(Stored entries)
______________________________

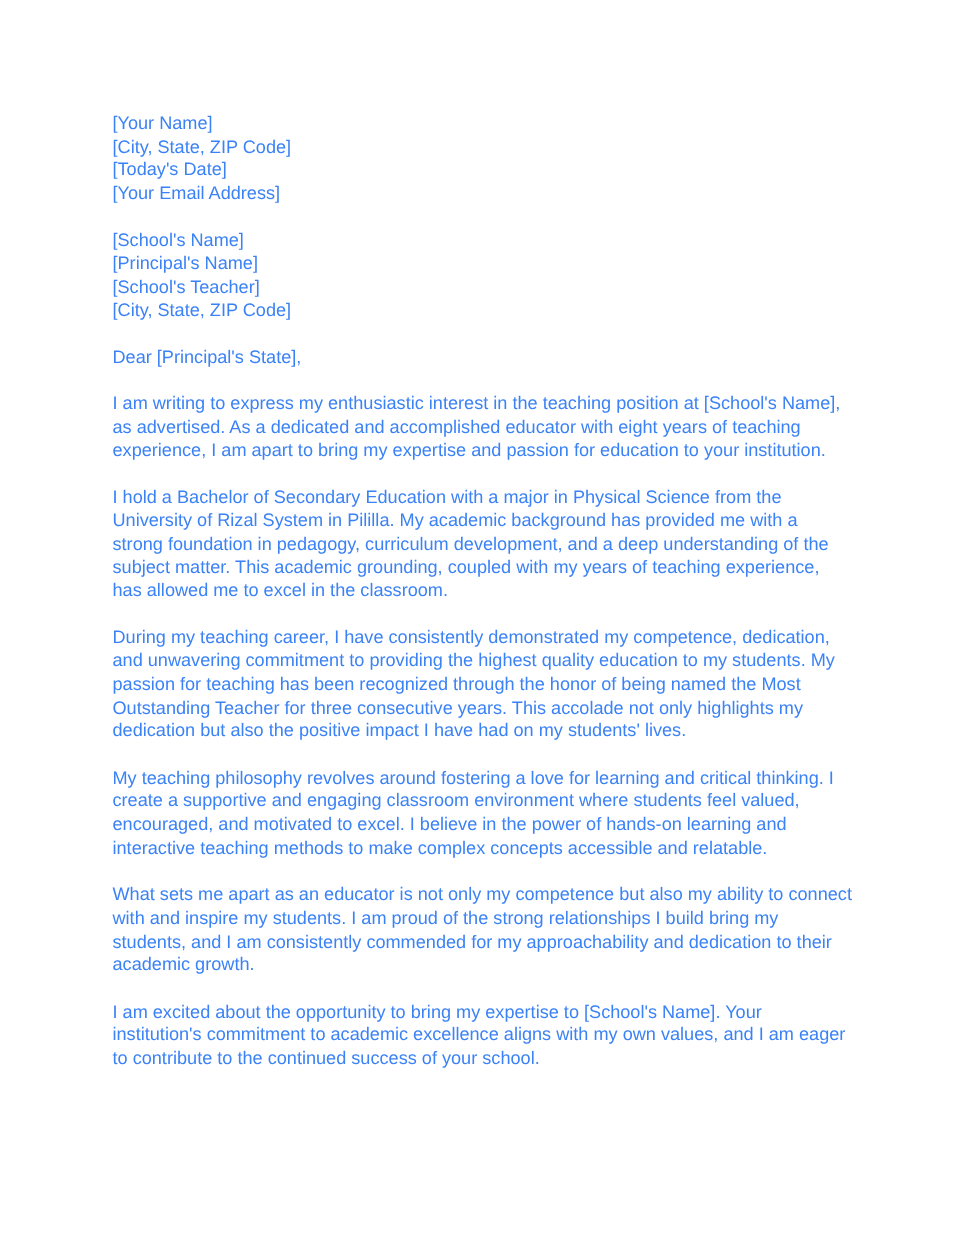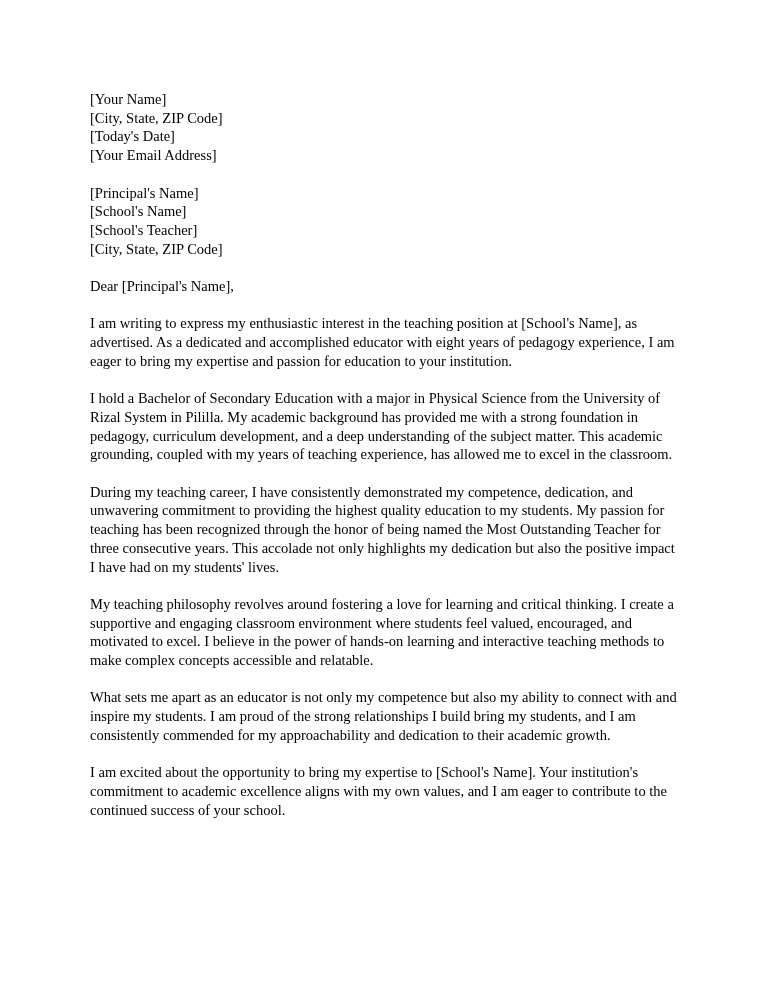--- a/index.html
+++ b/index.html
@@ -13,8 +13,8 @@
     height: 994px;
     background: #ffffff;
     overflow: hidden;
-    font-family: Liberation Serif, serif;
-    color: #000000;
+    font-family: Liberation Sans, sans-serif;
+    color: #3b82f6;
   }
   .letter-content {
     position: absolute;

______________________________

- **Problem description**
Images are to be skipped, and each line above is to be returned exactly.

- **Answer section**
--- a/index.html
+++ b/index.html
@@ -13,8 +13,8 @@
     height: 994px;
     background: #ffffff;
     overflow: hidden;
-    font-family: Liberation Serif, serif;
-    color: #000000;
+    font-family: Liberation Sans, sans-serif;
+    color: #3b82f6;
   }
   .letter-content {
     position: absolute;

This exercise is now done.